For patients whose centric relation (CR) has not been considered at the start and during treatment, the task of achieving an occlusal scheme that works together with the temporomandibular joint, the muscles, and the structures of the stomatognathic apparatus becomes a major concern.


This study aims to describe a reproducible, predictable and to date unreported procedure of selective grinding guided by an occlusal splint and to analyze condylar position (CP) based on the skeletal pattern.


A total of 72 symptomatic patients (38 females and 34 males) were classified into three groups: hyperdivergent, intermediate and hypodivergent. CP was quantified by mounted casts on a measures condyle displacement (MCD) device. Helkimo index was also performed in order to assess the severity of the temporomandibular joint (TMJ) disorders attending to clinical dysfunction, occlusal state and anamnestic dysfunction. Once the stability had been obtained, the splint was progressively reduced until the maximum intercuspation (MIC) was achieved.

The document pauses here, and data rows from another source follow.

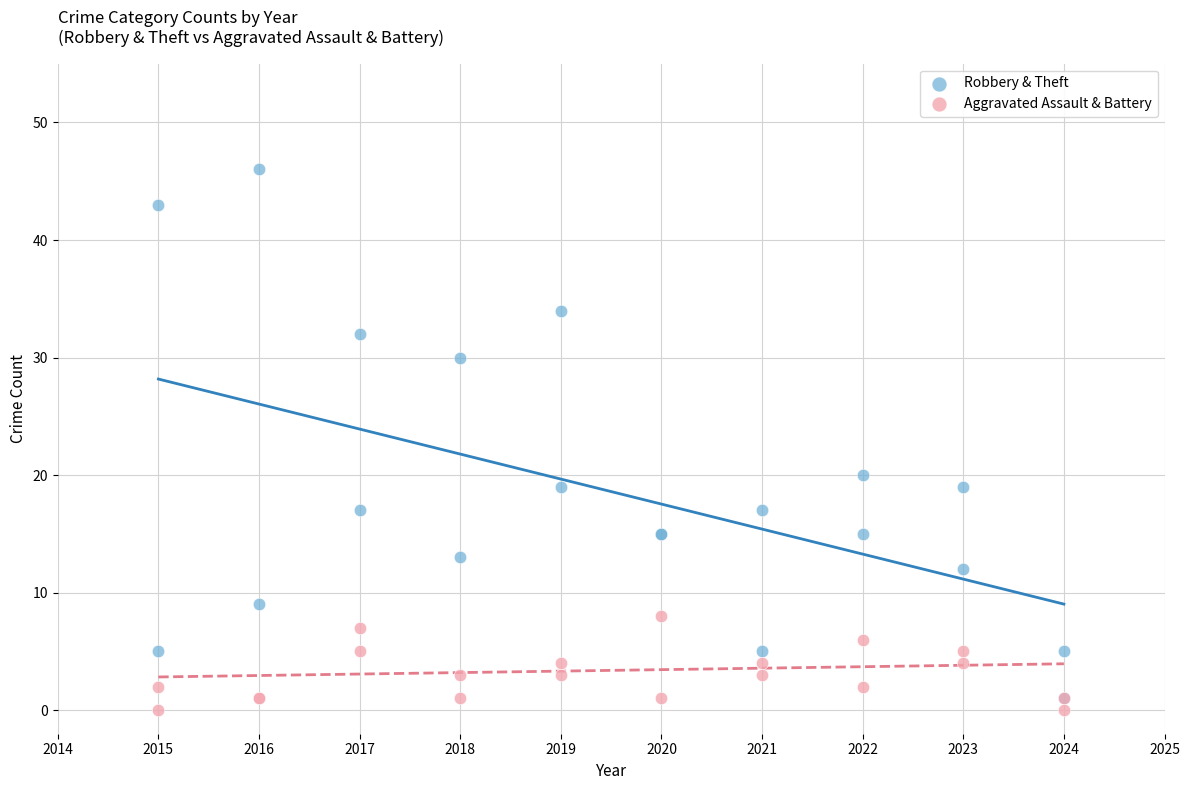

Which series reaches the maximum Y coordinate?

Robbery & Theft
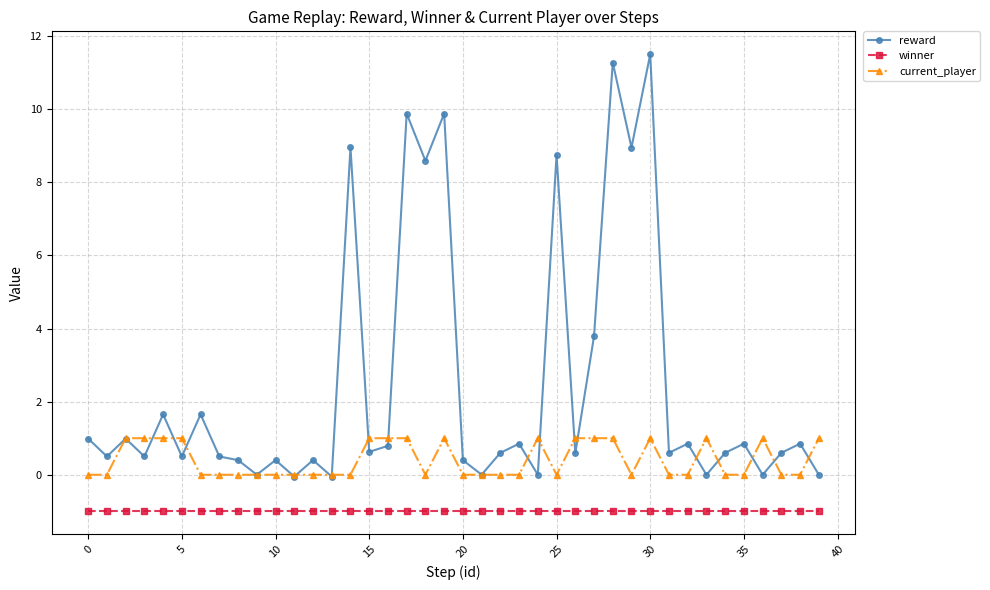

What are all the series names shown in the legend?

reward, winner, current_player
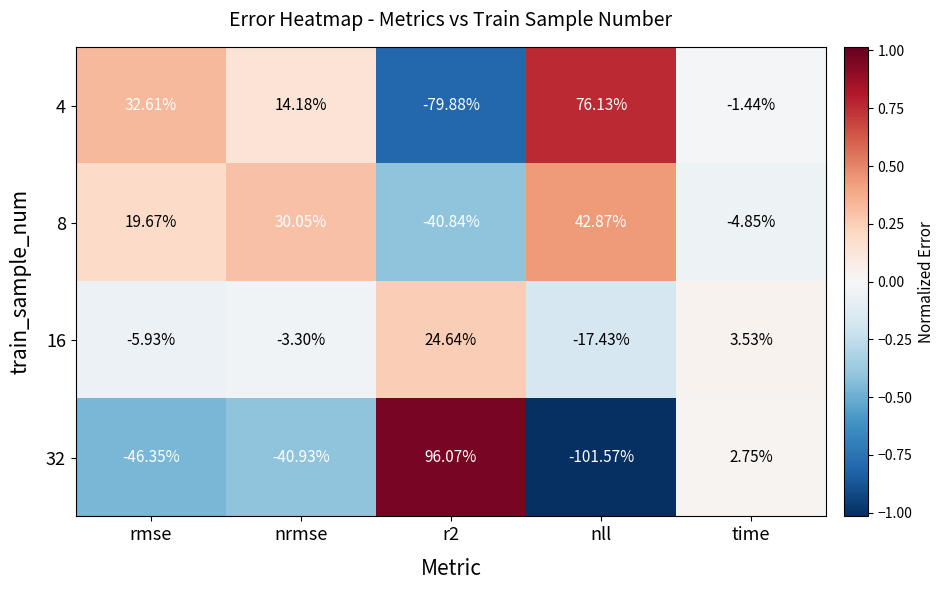

Where is 8 nearest to the value 1?

time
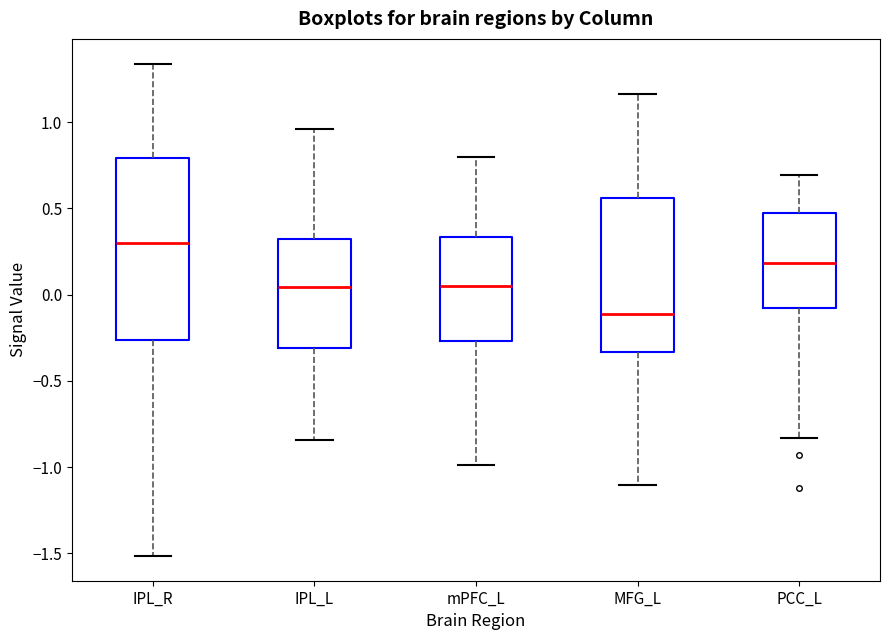

Reading left to right, read every box against the y-axis: the position of its median line, the range the box covers, and the ends of its whiskers. The values are not printed on the chart, so give them approximately, as read against the axis.

IPL_R: median 0.30, box -0.25 to 0.80, whiskers -1.50 to 1.35
IPL_L: median 0.05, box -0.30 to 0.30, whiskers -0.85 to 0.95
mPFC_L: median 0.05, box -0.25 to 0.35, whiskers -1.00 to 0.80
MFG_L: median -0.10, box -0.35 to 0.55, whiskers -1.10 to 1.15
PCC_L: median 0.20, box -0.10 to 0.50, whiskers -0.85 to 0.70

The vertical displacement was found to be significantly different between the hyperdivergent and other two groups (p<0.01). Comparisons of MCD analysis before and after the selective grinding procedure identified a statistically significant difference in the horizontal and vertical CP (p<0.01) between the different groups whereas the Helkimo Index showed a clear improvement of TMJ disorders.


All facial types, specially the hyperdivergent face type, showed a reduction in condylar displacement (CD) and less craniomandibular symptoms using this procedure, making it an excellent technique for clinicians.

Keywords: Occlusion, Selective grinding, Temporomandibular disorder, Occlusal splint.